🛡️ Segurança como Vitrine: Eduardo Leite depõe na CPI do Crime Organizado em Brasília

 


O governador do Rio Grande do Sul, Eduardo Leite (PSD), comparece nesta quarta-feira (11), às 9h, à CPI do Crime Organizado no Congresso Nacional. O depoimento ocorre em um momento estratégico: apenas cinco dias após o lançamento de seu "Manifesto ao Brasil", que oficializou sua pré-candidatura à presidência da República em 2026.

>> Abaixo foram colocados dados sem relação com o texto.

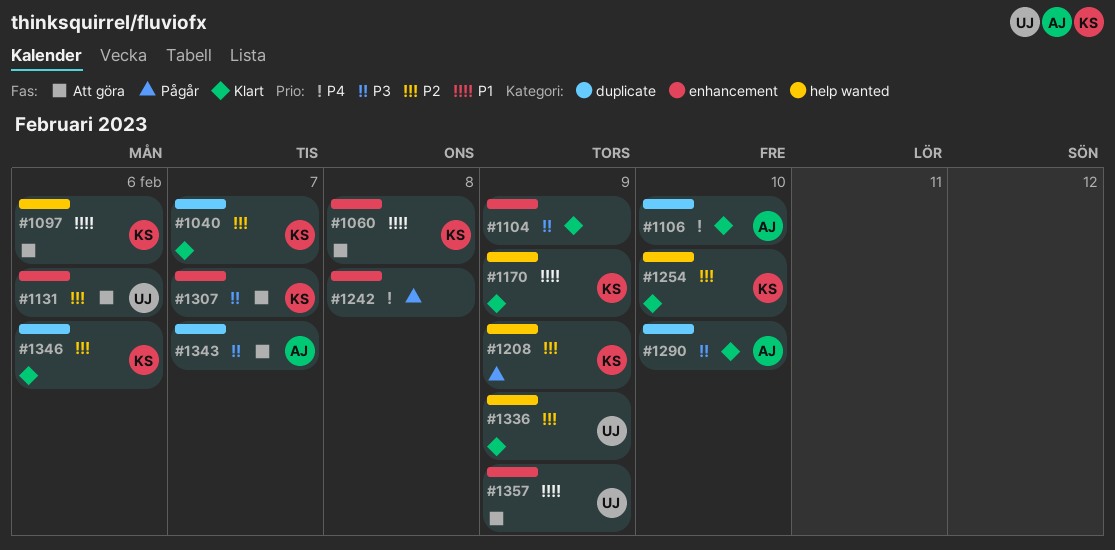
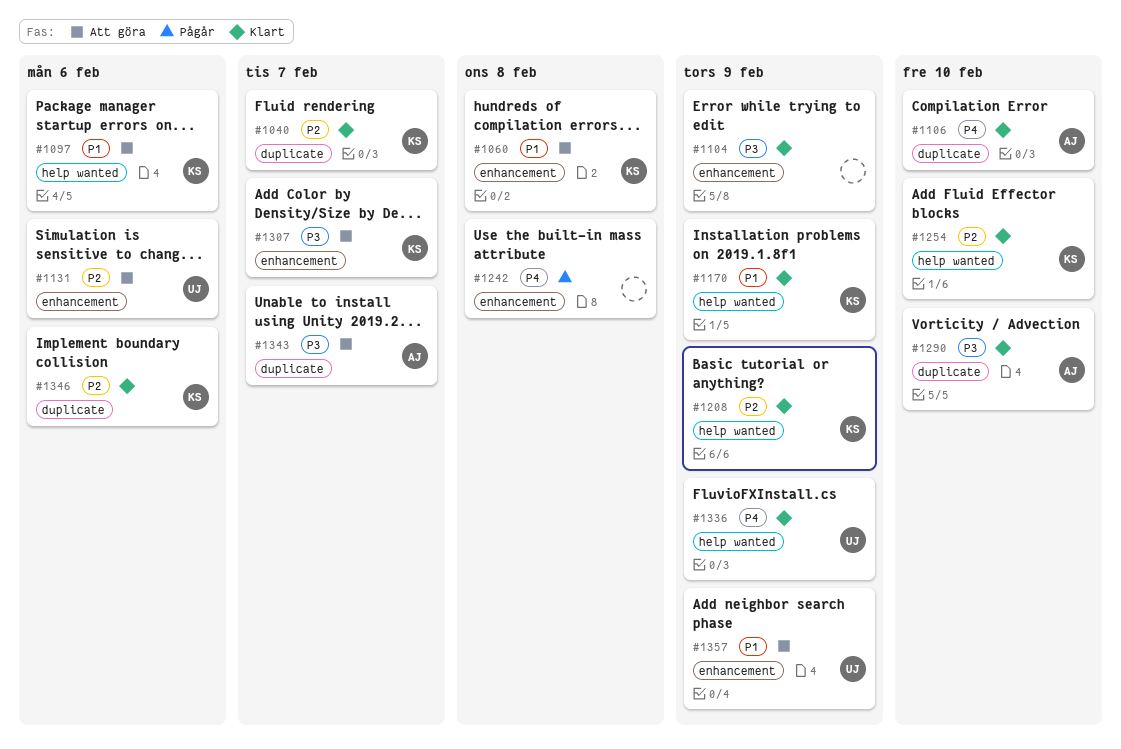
#1208, status: Pågår -> Klart
#1336, priority: P2 -> P4

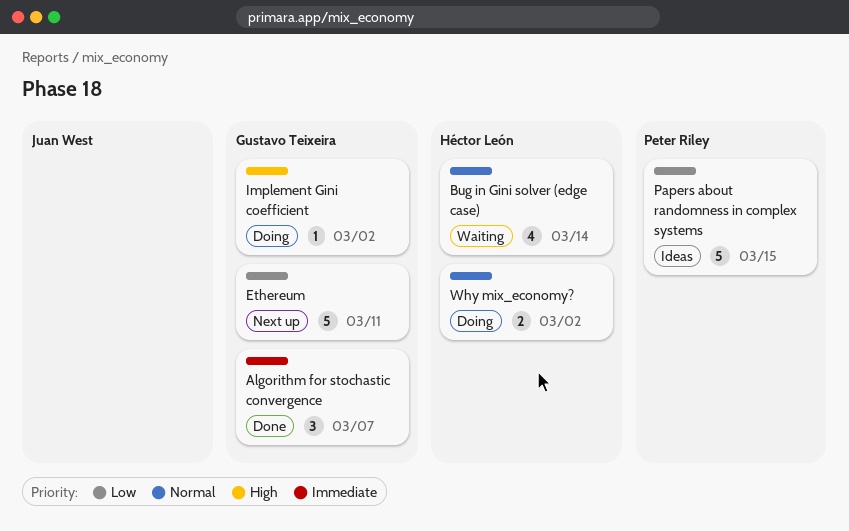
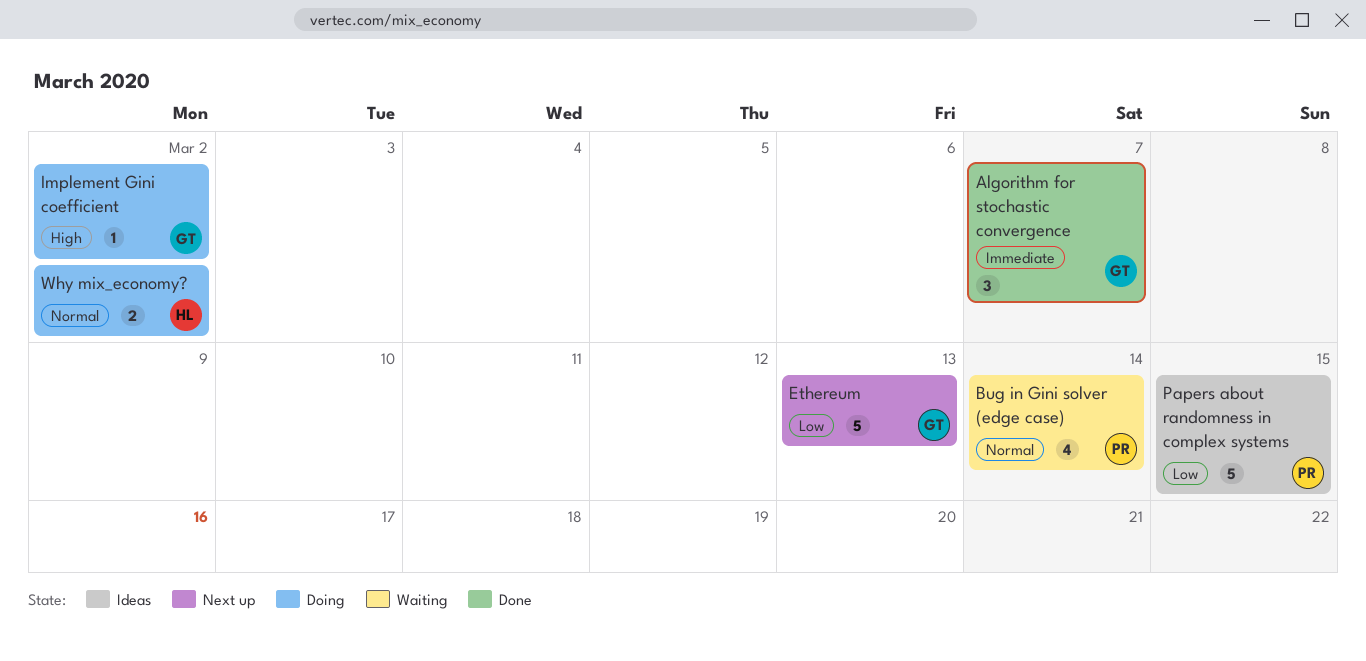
Bug in Gini solver (edge case), owner: Héctor León -> Peter Riley
Ethereum, due: Mar 11 -> Mar 13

📍 O RS no Cenário Nacional

Convidado pelo relator Alessandro Vieira, Leite falará como representante de um dos estados que apresentam os melhores indicadores de segurança do país, segundo o Ministério da Justiça e o Fórum Brasileiro de Segurança Pública. O Rio Grande do Sul compõe o grupo dos estados "mais seguros" ao lado de:

  • Paraná (governo Ratinho Júnior, seu concorrente interno no PSD);

  • Santa Catarina;

  • Distrito Federal.

Em contrapartida, a CPI também ouvirá gestores de estados com índices críticos, como Amapá, Bahia, Pernambuco, Ceará e Alagoas.

🚀 A Estratégia Presidencial

Para Leite, a segurança pública é a joia da coroa de sua gestão. Os resultados do programa RS Seguro, que acumula quedas sucessivas em crimes patrimoniais e latrocínios, são utilizados como prova de competência administrativa para o eleitorado nacional. A audiência em Brasília é vista por seus aliados como um "palco de ouro" para consolidar sua imagem como um gestor técnico e equilibrado.

⚠️ Os Pontos de Atenção

Apesar dos avanços, o governador deve ser questionado sobre dois temas sensíveis que desafiam o "vitrinismo" do setor:

  1. Feminicídios: A escalada desses casos no estado, embora seja um fenômeno nacional, pressiona as políticas de proteção à mulher no RS.

  2. Violência Policial: Operações recentes que resultaram em vítimas fatais sob circunstâncias questionadas colocaram em pauta o uso da força e a necessidade de câmeras corporais e maior controle externo.